School of Science and Engineering, The Chinese University of Hong Kong, 2001 Longxiang Road, Shenzhen 518172, China.
Brief Bioinform. 2024 Jul 25;25(5). doi: 10.1093/bib/bbae460.
Cancer is a severe illness that significantly threatens human life and health. Anticancer peptides (ACPs) represent a promising therapeutic strategy for combating cancer. In silico methods enable rapid and accurate identification of ACPs without extensive human and material resources. This study proposes a two-stage computational framework called ACP-CapsPred, which can accurately identify ACPs and characterize their functional activities across different cancer types. ACP-CapsPred integrates a protein language model with evolutionary information and physicochemical properties of peptides, constructing a comprehensive profile of peptides. ACP-CapsPred employs a next-generation neural network, specifically capsule networks, to construct predictive models. Experimental results demonstrate that ACP-CapsPred exhibits satisfactory predictive capabilities in both stages, reaching state-of-the-art performance. In the first stage, ACP-CapsPred achieves accuracies of 80.25% and 95.71%, as well as F1-scores of 79.86% and 95.90%, on benchmark datasets Set 1 and Set 2, respectively. In the second stage, tasked with characterizing the functional activities of ACPs across five selected cancer types, ACP-CapsPred attains an average accuracy of 90.75% and an F1-score of 91.38%. Furthermore, ACP-CapsPred demonstrates excellent interpretability, revealing regions and residues associated with anticancer activity. Consequently, ACP-CapsPred presents a promising solution to expedite the development of ACPs and offers a novel perspective for other biological sequence analyses.

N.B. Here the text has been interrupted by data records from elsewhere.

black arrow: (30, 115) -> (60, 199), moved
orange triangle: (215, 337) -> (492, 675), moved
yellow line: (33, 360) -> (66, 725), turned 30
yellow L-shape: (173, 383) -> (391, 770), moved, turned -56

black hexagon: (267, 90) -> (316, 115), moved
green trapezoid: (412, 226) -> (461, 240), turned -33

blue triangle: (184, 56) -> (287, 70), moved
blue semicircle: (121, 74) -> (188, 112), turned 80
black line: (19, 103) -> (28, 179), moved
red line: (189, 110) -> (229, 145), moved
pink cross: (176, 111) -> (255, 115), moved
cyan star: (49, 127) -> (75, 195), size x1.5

癌症是一种严重威胁人类生命和健康的疾病。抗癌肽(ACPs)是一种有前途的治疗癌症的策略。计算方法可以在不需要大量人力和物力的情况下,快速准确地识别 ACPs。本研究提出了一种称为 ACP-CapsPred 的两阶段计算框架,可以准确识别 ACPs 并描述它们在不同癌症类型中的功能活性。ACP-CapsPred 将蛋白质语言模型与肽的进化信息和物理化学性质相结合,构建了肽的综合特征。ACP-CapsPred 使用下一代神经网络,即胶囊网络,构建预测模型。实验结果表明,ACP-CapsPred 在两个阶段都表现出令人满意的预测能力,达到了最先进的性能。在第一阶段,ACP-CapsPred 在基准数据集 Set 1 和 Set 2 上的准确率分别达到 80.25%和 95.71%,F1 得分为 79.86%和 95.90%。在第二阶段,ACP-CapsPred 的任务是描述五种选定癌症类型中 ACPs 的功能活性,平均准确率为 90.75%,F1 得分为 91.38%。此外,ACP-CapsPred 表现出出色的可解释性,揭示了与抗癌活性相关的区域和残基。因此,ACP-CapsPred 为加速 ACPs 的开发提供了一种有前途的解决方案,并为其他生物序列分析提供了新的视角。